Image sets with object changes
....................
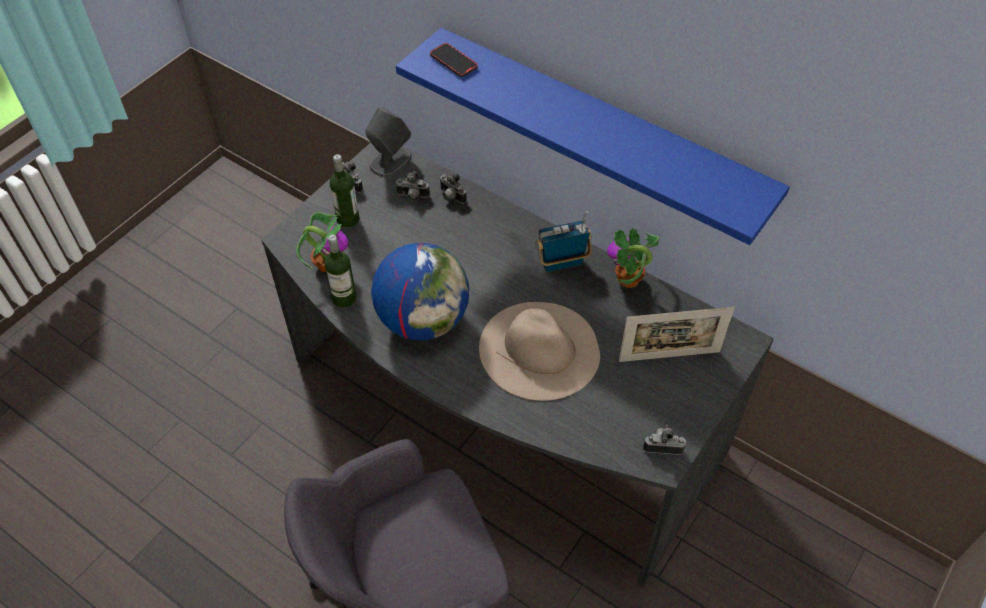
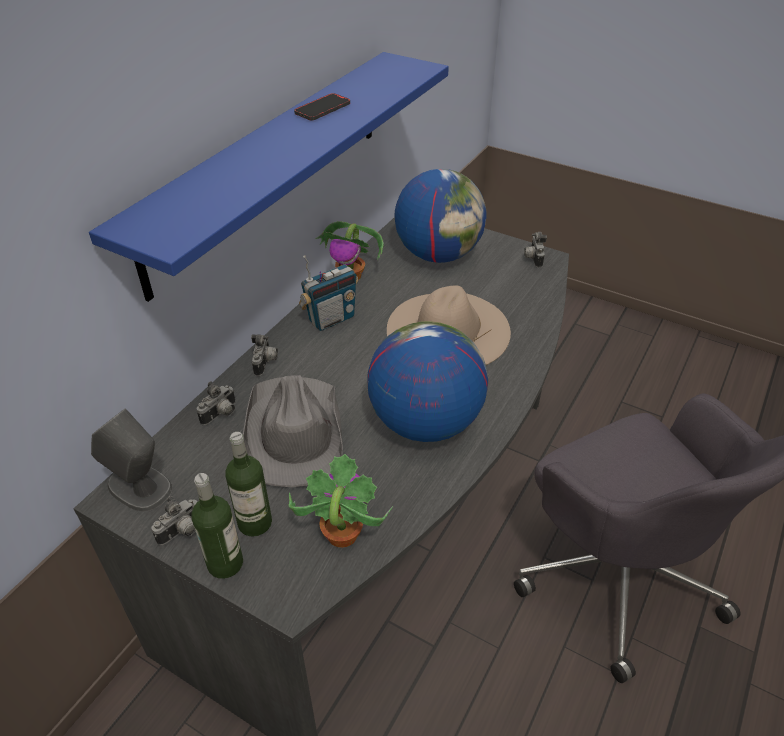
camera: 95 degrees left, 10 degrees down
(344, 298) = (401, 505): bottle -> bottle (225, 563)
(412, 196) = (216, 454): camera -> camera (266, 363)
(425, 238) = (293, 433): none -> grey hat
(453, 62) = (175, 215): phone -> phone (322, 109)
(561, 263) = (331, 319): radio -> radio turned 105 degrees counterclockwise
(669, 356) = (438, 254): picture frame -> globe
....................
Prompt ->
Generate a word-for-word copy of the preceding records, excluding all pictures.

Answer for the task ->
camera: 95 degrees left, 10 degrees down
(344, 298) = (401, 505): bottle -> bottle (225, 563)
(412, 196) = (216, 454): camera -> camera (266, 363)
(425, 238) = (293, 433): none -> grey hat
(453, 62) = (175, 215): phone -> phone (322, 109)
(561, 263) = (331, 319): radio -> radio turned 105 degrees counterclockwise
(669, 356) = (438, 254): picture frame -> globe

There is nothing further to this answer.